To all things, an ending.
Monday, May 10, 2100
I regret to inform you of Shmuel's passing. He died peacefully on his 127th birthday.
As all of you are no doubt aware from reading this journal, Shmuel found a lottery ticket lying in the street shortly after his twenty-sixth birthday. Checking it out on a whim, he discovered that he had won what then was the largest jackpot in the history of New York State's Lotto. This enabled him to buy all the CDs his heart desired, and -- through prudent investments by his friend, the accountant -- enabled him to live the rest of his life the way he wanted.

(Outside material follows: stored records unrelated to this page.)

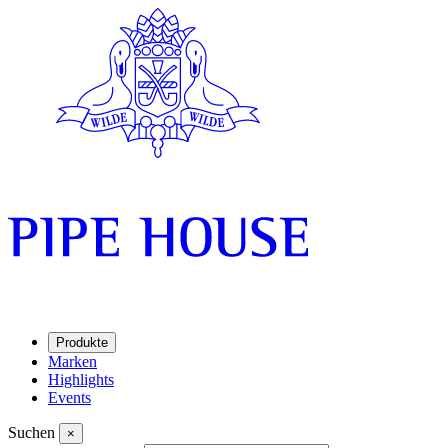
Produkte
Marken
Highlights
Events
Suchen
×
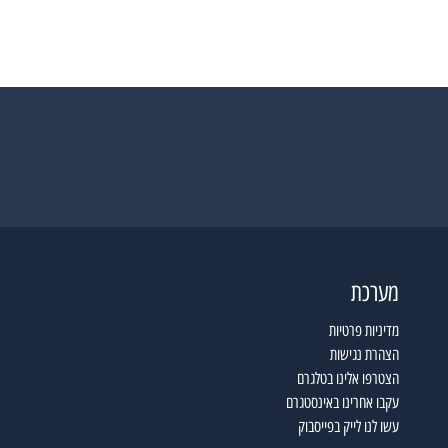
מערכת
מדיניות פרטיות
הצהרת נגישות
הצטרפו אלינו בטלגרם
עקבו אחרינו באינסטגרם
עשו לנו לייק בפייסבוק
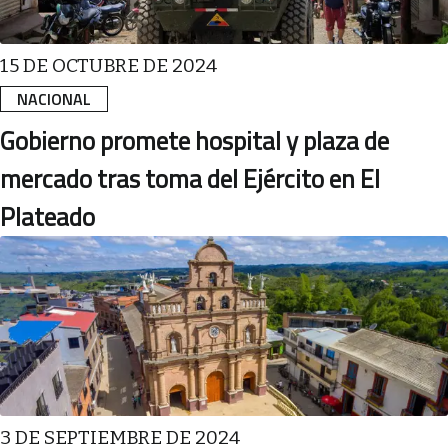
15 DE OCTUBRE DE 2024
NACIONAL
Gobierno promete hospital y plaza de
mercado tras toma del Ejército en El
Plateado
3 DE SEPTIEMBRE DE 2024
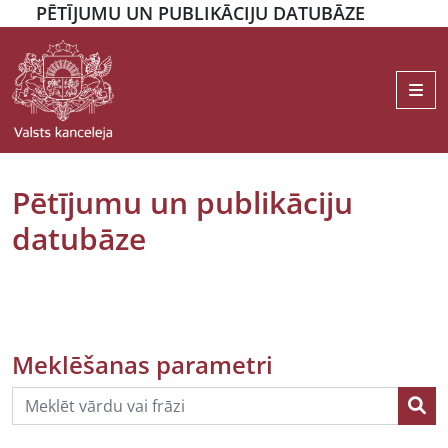
PĒTĪJUMU UN PUBLIKĀCIJU DATUBĀZE
Me
Pētījumu un publikāciju
datubāze
Meklēšanas parametri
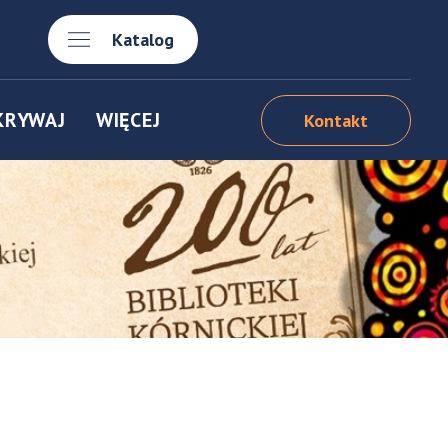
Katalog
KRYWAJ
WIĘCEJ
Kontakt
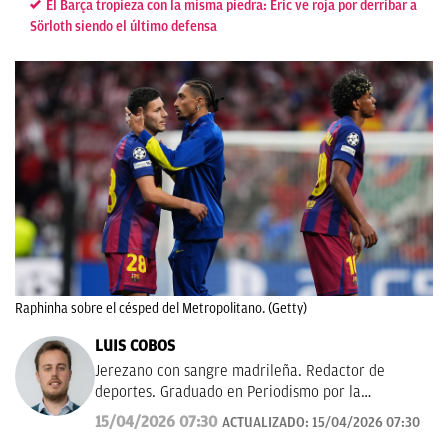
El Barça tropieza con la misma piedra: Eric ve roja por derribar a
Sörloth siendo el último defensa
Raphinha sobre el césped del Metropolitano. (Getty)
LUIS COBOS
Jerezano con sangre madrileña. Redactor de
deportes. Graduado en Periodismo por la
Universidad Complutense de Madrid. Amor eterno
15/04/2026 07:30
ACTUALIZADO:
15/04/2026 07:30
por la pelota.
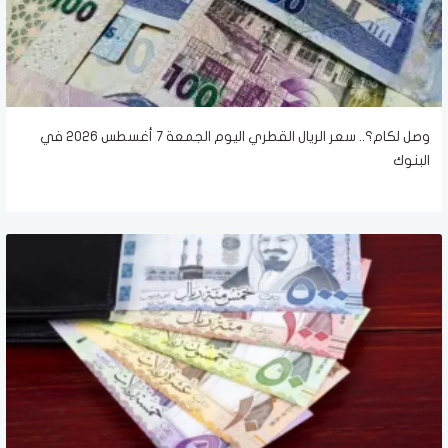
وصل لكام؟.. سعر الريال القطري اليوم الجمعة 7 أغسطس 2026 في
البنوك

Shmuel went on to become a noted figure in academia. Being free of financial constraints, he was able to avoid the overspecialization that affected many graduates of his time. After getting his degrees in English and Women's Studies, he stayed on at Queens College, where he got additional degrees in Philosophy, American Studies, Film Studies, Linguistics, and Comparative Literature, while taking a generous array of other courses on the side. Not having to worry about his GPA, he was free to dabble in whatever he wanted, and he took full advantage of that.

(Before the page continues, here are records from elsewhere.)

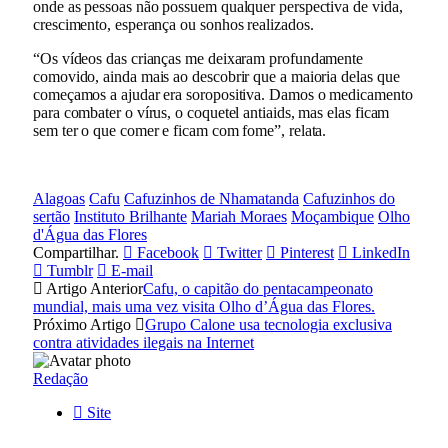
onde as pessoas não possuem qualquer perspectiva de vida,
crescimento, esperança ou sonhos realizados.
“Os vídeos das crianças me deixaram profundamente
comovido, ainda mais ao descobrir que a maioria delas que
começamos a ajudar era soropositiva. Damos o medicamento
para combater o vírus, o coquetel antiaids, mas elas ficam
sem ter o que comer e ficam com fome”, relata.
Alagoas
Cafu
Cafuzinhos de Nhamatanda
Cafuzinhos do
sertão
Instituto Brilhante
Mariah Moraes
Moçambique
Olho
d'Água das Flores
Compartilhar.
Facebook
Twitter
Pinterest
LinkedIn
Tumblr
E-mail
Artigo Anterior
Cafu, o capitão do pentacampeonato
mundial, mais uma vez visita Olho d’Água das Flores.
Próximo Artigo
Grupo Calone usa tecnologia exclusiva
contra atividades ilegais na Internet
Redação
Site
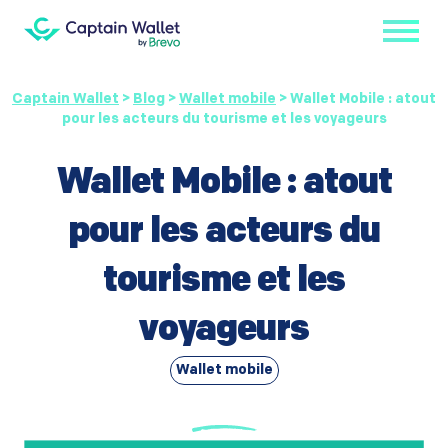
Captain Wallet
>
Blog
>
Wallet mobile
>
Wallet Mobile : atout
pour les acteurs du tourisme et les voyageurs
Wallet Mobile : atout
pour les acteurs du
tourisme et les
voyageurs
Wallet mobile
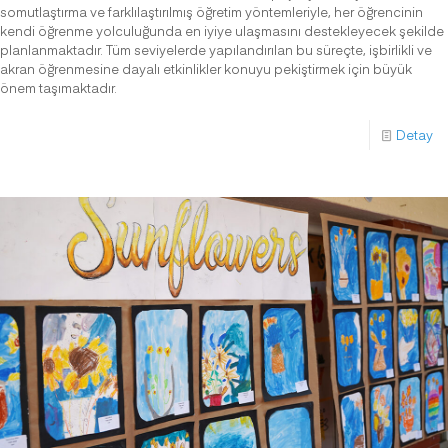
somutlaştırma ve farklılaştırılmış öğretim yöntemleriyle, her öğrencinin
kendi öğrenme yolculuğunda en iyiye ulaşmasını destekleyecek şekilde
planlanmaktadır. Tüm seviyelerde yapılandırılan bu süreçte, işbirlikli ve
akran öğrenmesine dayalı etkinlikler konuyu pekiştirmek için büyük
önem taşımaktadır.
Detay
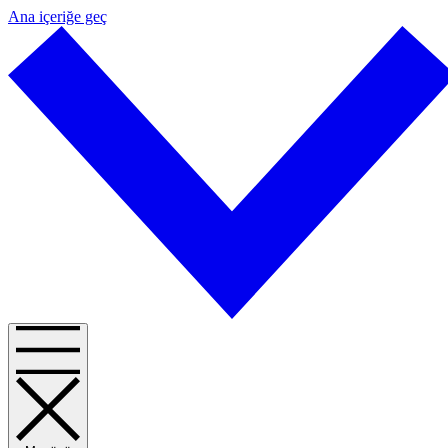
Ana içeriğe geç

Eventually, Shmuel went on to become an educator himself, and a cultural commentator, whose bi-weekly column appeared in newspapers and digimag services across the nation. Five volumes of his collected essays were published, including the critically acclaimed Opposites Distract. He also wrote two novels, about which the less said the better. Finally, he was the editor of a string of small quarterly journals, most of which dealt with language and cultural issues.
He is survived by his large body of writings (including this journal, which has lasted just over a century), and his readers.